The pre-templated aspect of planners makes it difficult if you want to create more space for certain things. You have a limited amount of space for each part of your planner. There is not much room to work with if you want to rearrange your trackers, or if you have a particular long to-do list one day.

Generally, planners begin at the start of the calendar year, making it difficult to start a planner half way through the year. There may also be sections printed in the planner that you do not need to use, so you end up wasting pages and leaving them blank.

If you want a high-quality planner, it can get very expensive. You can pay up to $100 for a decent planner, or even more if you want a leatherback book.

So which is best for you – Planner or Bullet Journal?
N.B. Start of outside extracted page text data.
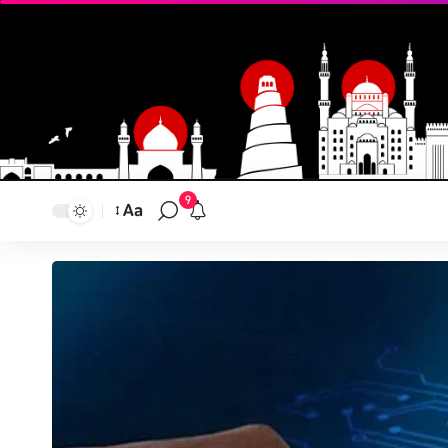
9
Aa
تغيير
حجم
النص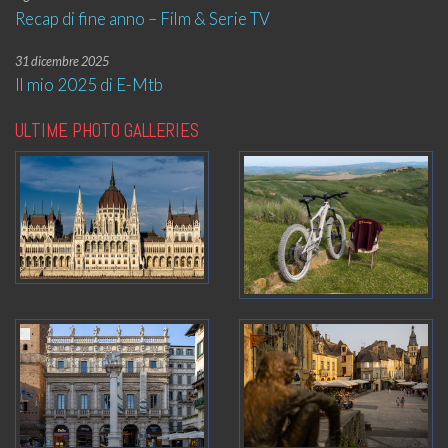
Recap di fine anno – Film & Serie TV
31 dicembre 2025
Il mio 2025 di E-Mtb
ULTIME PHOTO GALLERIES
So now we’ve looked at the pros and cons of bullet journals and planners, it’s time to decide which is the best for you. My advice is that if you are a creative person who has time to sit down and design your own journal from blank pages, a bullet journal is for you. If you simply want a planner for the practicality of having somewhere to keep all of your tasks and deadlines, a planner might be a better option for you.

Ultimately, it is completely dependent on how you like to work. Remember you can always switch from one to the other. If you buy a BuJo and find after a month, you just don’t have the time to create your own spreads, invest in a planner instead.

Your planning system should be something that makes your life easier, not something that adds unnecessary stress, so make sure you choose the one that suits you and your lifestyle the best.